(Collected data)
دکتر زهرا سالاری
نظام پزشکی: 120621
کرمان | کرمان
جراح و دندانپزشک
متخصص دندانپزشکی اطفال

→ **Exercise objective**
Every record above is to be given again precisely.

→ **Result of the exercise**
دکتر زهرا سالاری
نظام پزشکی: 120621
کرمان | کرمان
جراح و دندانپزشک
متخصص دندانپزشکی اطفال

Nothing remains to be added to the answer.